If this close happens at just the wrong time then it occurs between a tcp* function being scheduled and executed. When the tcp* function is finally executed it uses the pcb handle it was given, which is now invalid.
The way this patch solves the problem is to have a flag (one per pcb connection) which when zero means the pcb is OK to use and when non-zero indicates the pcb has been closed asynchronously.
Before using the pcb handle the flag is checked and if the pcb has already been closed the tcp_* function is not called and the crash avoided.
In the lwip_fin function the flag is set to non zero.
To cope with multiple pcbs open at the same time, instead of a single flag there is an array of flags. At construction the AsyncClient picks a slot in the array to use as its flag. It picks a slot that has been used the longest time ago. It knows this because it will have the lowest value in it. It must do this because we do not want to reuse a slot that has just been closed because there might still be a call scheduled using that slot.
I hope this makes sense. If you want to share your code then I could take a look at it with you.
The only change you really need to make is to make sure you check the closed slot array before using the pcb handle.
Thanks, Matt.
Thanks for your work with this @matt123p - I was seeing issues related to this that I could not figure out.
Thanks for the explanations, Matt! What do you think of putting them into a comment in the code?
Where this is causing headaches is here https://github.com/me-no-dev/AsyncTCP/pull/48/files#diff-5c977e380a3eb2cac7b8881fd6fd9dcbR550-R576, it's not the functionality but the nightmare of needing to call a _tcp function from a C callback in the TLS code. I'm not a C++ whizz, so most likely there is a better solution.
Still getting some random heap crashes with this when loading a page.
This is the sequence that caused this crash:
CORRUPT HEAP: Bad tail at 0x3ffd6440. Expected 0xbaad5678 got 0x00000000
assertion "head != NULL" failed: file "/Users/ficeto/Desktop/ESP32/ESP32/esp-idf-public/components/heap/multi_heap_poisoning.c", line 214, function: multi_heap_free
abort() was called at PC 0x400f8e63 on core 1
Backtrace: 0x4008c814:0x3ffd5c40 0x4008ca45:0x3ffd5c60 0x400f8e63:0x3ffd5c80 0x4008c489:0x3ffd5cb0 0x40084e6a:0x3ffd5cd0 0x400864ad:0x3ffd5cf0 0x4000bec7:0x3ffd5d10 0x400d8abb:0x3ffd5d30 0x400887b9:0x3ffd5d60
Rebooting...
which decodes to:
0x4008c814: invoke_abort at /Users/ficeto/Desktop/ESP32/ESP32/esp-idf-public/components/esp32/panic.c line 155
0x4008ca45: abort at /Users/ficeto/Desktop/ESP32/ESP32/esp-idf-public/components/esp32/panic.c line 170
0x400f8e63: __assert_func at ../../../.././newlib/libc/stdlib/assert.c line 63
0x4008c489: multi_heap_free at /Users/ficeto/Desktop/ESP32/ESP32/esp-idf-public/components/heap/multi_heap_poisoning.c line 214
0x40084e6a: heap_caps_free at /Users/ficeto/Desktop/ESP32/ESP32/esp-idf-public/components/heap/heap_caps.c line 268
0x400864ad: _free_r at /Users/ficeto/Desktop/ESP32/ESP32/esp-idf-public/components/newlib/syscalls.c line 42
0x400d8abb: _async_service_task(void*) at C:\Users\John\Documents\Arduino\libraries\AsyncTCP\src\AsyncTCP.cpp line 182
0x400887b9: vPortTaskWrapper at /Users/ficeto/Desktop/ESP32/ESP32/esp-idf-public/components/freertos/port.c line 143
I have a ws.cleanupClients(); in my webserver loop as well.
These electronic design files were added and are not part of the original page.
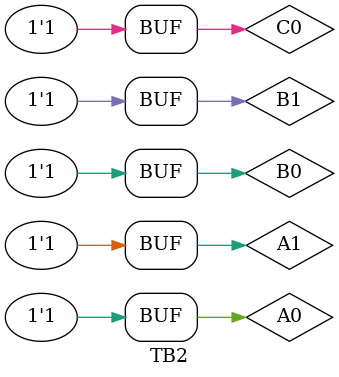
<source format=sv>
`timescale 1ns / 1ps

module TB2();
    logic A0, B0, A1, B1, C0;
    logic S1, S2, Cout;

   TwoBitAdder dut (A0, A1, B0, B1, C0, S1, S2, Cout);

   initial begin
   A0 = 0; A1 = 0; B0 = 0; B1 = 0; C0 = 0; #10;
   C0 = 1; #10;
   B0 = 1; C0 = 0; #10;
   A0 = 1; B0 = 0; C0 = 0; #10;
   A0 = 0; B0 = 1; C0 = 1; #10;
   A0 = 1; B0 = 0; C0 = 1; #10;
   A0 = 1; B0 = 1; C0 = 0; #10;
   A0 = 1; B0 = 1; C0 = 1; #10;
   A0 = 0; B0 = 0; B1= 1; C0 = 0; #10;
   C0 = 1; #10;
   B0 = 1; C0 = 0; #10;
   A0 = 1; B0 = 0; C0 = 0; #10;
   A0 = 0; B0 = 1; C0 = 1; #10;
   A0 = 1; B0 = 0; C0 = 1; #10;
   A0 = 1; B0 = 1; C0 = 0; #10;
   A0 = 1; B0 = 1; C0 = 1; #10;
   A0 = 0; A1= 1; B0 = 0; B1= 0; C0 = 0; #10;
   C0 = 1; #10;
   B0 = 1; C0 = 0; #10;
   A0 = 1; B0 = 0; C0 = 0; #10;
   A0 = 0; B0 = 1; C0 = 1; #10;
   A0 = 1; B0 = 0; C0 = 1; #10;
   A0 = 1; B0 = 1; C0 = 0; #10;
   A0 = 1; B0 = 1; C0 = 1; #10;
   A0 = 1; B0 = 0; B1= 1; C0 = 0; #10;
   C0 = 1; #10;
   B0 = 1; C0 = 0; #10;
   A0 = 1; B0 = 0; C0 = 0; #10;
   A0 = 0; B0 = 1; C0 = 1; #10;
   A0 = 1; B0 = 0; C0 = 1; #10;
   A0 = 1; B0 = 1; C0 = 0; #10;
   A0 = 1; B0 = 1; C0 = 1; #10;
   end
endmodule

</source>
Also seeing a lot of [W][AsyncTCP.cpp:942] _poll(): pcb is NULL messages
The only other variable I can think of is I have a captive portal, which is maybe why it's crashing by just opening the browser (it doesn't redirect with Android).
@circuitsetup could you raise this as an issue and include the smallest amount of code that reproduces the problem?
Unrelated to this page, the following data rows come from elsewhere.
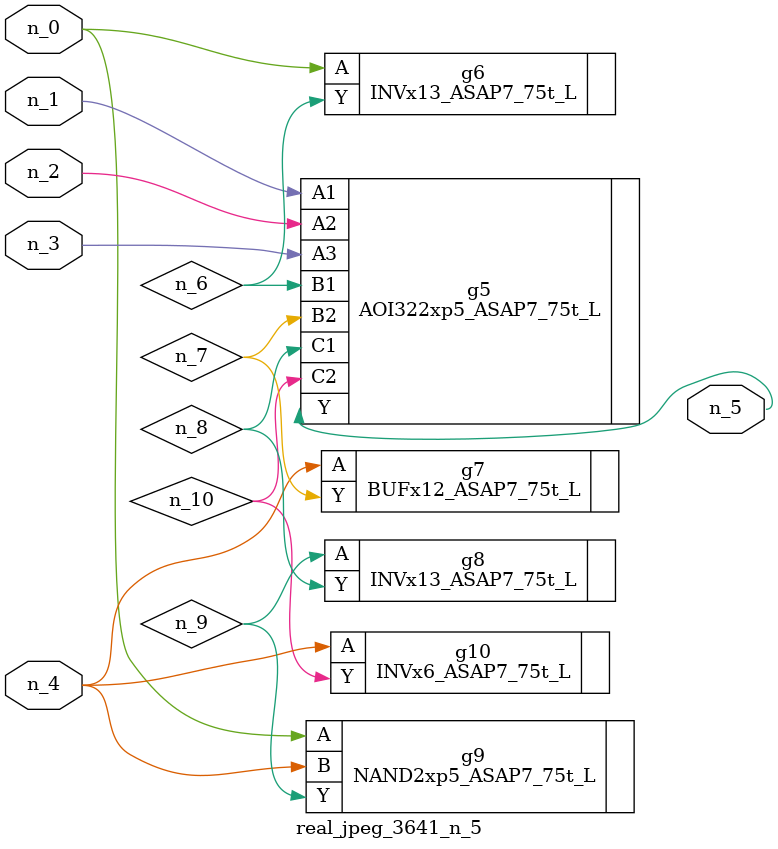
<source format=v>
module real_jpeg_3641_n_5 (n_4, n_0, n_1, n_2, n_3, n_5);

input n_4;
input n_0;
input n_1;
input n_2;
input n_3;

output n_5;

wire n_8;
wire n_6;
wire n_7;
wire n_10;
wire n_9;

INVx13_ASAP7_75t_L g6 ( 
.A(n_0),
.Y(n_6)
);

NAND2xp5_ASAP7_75t_L g9 ( 
.A(n_0),
.B(n_4),
.Y(n_9)
);

AOI322xp5_ASAP7_75t_L g5 ( 
.A1(n_1),
.A2(n_2),
.A3(n_3),
.B1(n_6),
.B2(n_7),
.C1(n_8),
.C2(n_10),
.Y(n_5)
);

BUFx12_ASAP7_75t_L g7 ( 
.A(n_4),
.Y(n_7)
);

INVx6_ASAP7_75t_L g10 ( 
.A(n_4),
.Y(n_10)
);

INVx13_ASAP7_75t_L g8 ( 
.A(n_9),
.Y(n_8)
);


endmodule
</source>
I am currently using this code with websockets, file serving from SPIFF and serving custom HTTP requests and I have found it very stable.
@matt123p I did some more testing and it appears it is an issue with the captive portal (https://github.com/espressif/arduino-esp32/tree/master/libraries/DNSServer). As soon as I removed that code, I couldn't get it to crash. It's a bit tricky because it seems to crash at a different point every time - I guess depending on how the requests are handled.
I made a mistake with the last PR in which it was possible for a closed_slot to not be freed. This version fixes that and also is generally tidier and makes it slightly easier to read the code.